-- Document excerpt follows --
MiMo TTS — Speech Synthesis
First-Time Setup
If MIMO_API_KEY is not configured, the skill cannot function. Guide the user:
- Obtain an API key from Xiaomi MiMo (https://api.xiaomimimo.com).
- Set it via OpenClaw config:
openclaw config set skills.entries.mimo-tts.apiKey "your-api-key-here"
Or set the environment variable MIMO_API_KEY directly.
After configuring, the user should restart or start a new session.
Generate Speech
Use scripts/tts.py to synthesize text to audio:
python3 "{baseDir}/scripts/tts.py" "要合成的文本" -o output.wav
Options
| Flag | Default | Description |
|---|
-o | output.wav | Output file path |
-v | mimo_default | Voice: mimo_default, default_zh, default_en |
-s | (none) | Style tag, e.g. 开心, 东北话, 悄悄话, 孙悟空 |
-f | wav | Audio format |
--user-msg | (none) | Optional user-role context to adjust tone |
--api-key | env MIMO_API_KEY | API key override |
Examples
# Basic
python3 "{baseDir}/scripts/tts.py" "你好,今天天气真好" -o hello.wav
# Dialect style
python3 "{baseDir}/scripts/tts.py" "哎呀妈呀,这天儿也忒冷了吧" -s "东北话" -o dongbei.wav
# English voice
python3 "{baseDir}/scripts/tts.py" "Hello, how are you today?" -v default_en -o hello_en.wav
# Emotion + speed
python3 "{baseDir}/scripts/tts.py" "明天就是周五了,真开心!" -s "开心 变快" -o happy.wav
Style & Audio Tags
- Place
<style>style</style> at the beginning of text to set overall style.
- Use inline audio tags for fine control:
(紧张), (小声), (语速加快), (深呼吸), (苦笑), (沉默片刻).
- Multiple styles:
<style>开心 变快</style>text.
- Singing:
<style>唱歌</style>lyrics.
Voices
| Name | voice param |
|---|
| MiMo-默认 | mimo_default |
| MiMo-中文女声 | default_zh |
| MiMo-英文女声 | default_en |
-- Document excerpt concluded --
Task A » Retype the records from the line with "Pakende Turniere auf dem Spitzkippel" to the line with "Trainingszeiten", both included, keeping every line as it appears.
-- Supplied records follows --
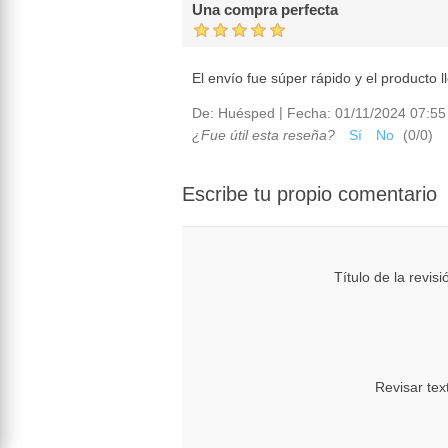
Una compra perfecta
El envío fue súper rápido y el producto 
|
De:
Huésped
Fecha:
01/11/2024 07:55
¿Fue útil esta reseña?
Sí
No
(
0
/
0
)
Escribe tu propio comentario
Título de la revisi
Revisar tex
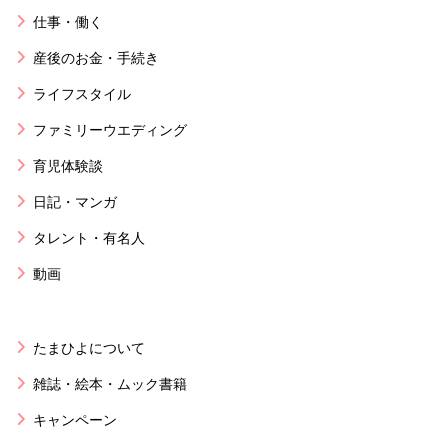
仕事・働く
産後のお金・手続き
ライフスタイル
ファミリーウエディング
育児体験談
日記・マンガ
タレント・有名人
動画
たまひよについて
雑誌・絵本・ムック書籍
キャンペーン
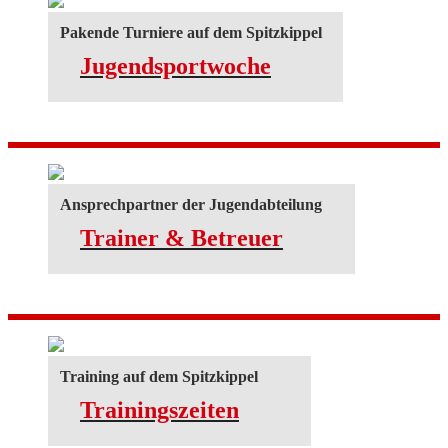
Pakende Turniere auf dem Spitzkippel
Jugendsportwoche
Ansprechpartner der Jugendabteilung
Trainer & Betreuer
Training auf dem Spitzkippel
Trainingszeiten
-- Supplied records concluded --
-- Supplied records follows --
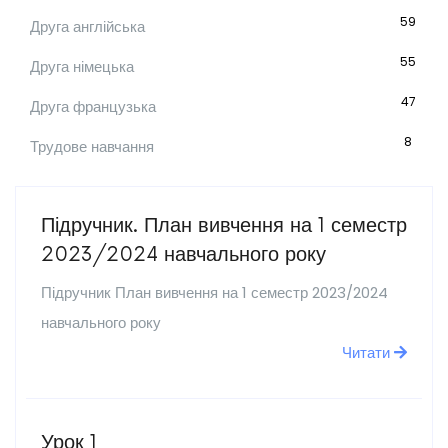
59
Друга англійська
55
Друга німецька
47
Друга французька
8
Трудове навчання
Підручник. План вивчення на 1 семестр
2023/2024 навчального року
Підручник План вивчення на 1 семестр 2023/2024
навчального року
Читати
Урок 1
-- Supplied records concluded --
-- Supplied records follows --
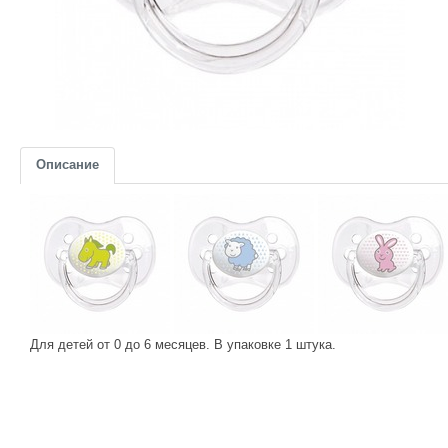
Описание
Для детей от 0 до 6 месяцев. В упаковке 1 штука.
-- Supplied records concluded --
Task B » In the MiMo TTS page, what audio format does the script use by default?

Worked solution A »
Pakende Turniere auf dem Spitzkippel
Jugendsportwoche
Ansprechpartner der Jugendabteilung
Trainer & Betreuer
Training auf dem Spitzkippel
Trainingszeiten

Worked solution B » wav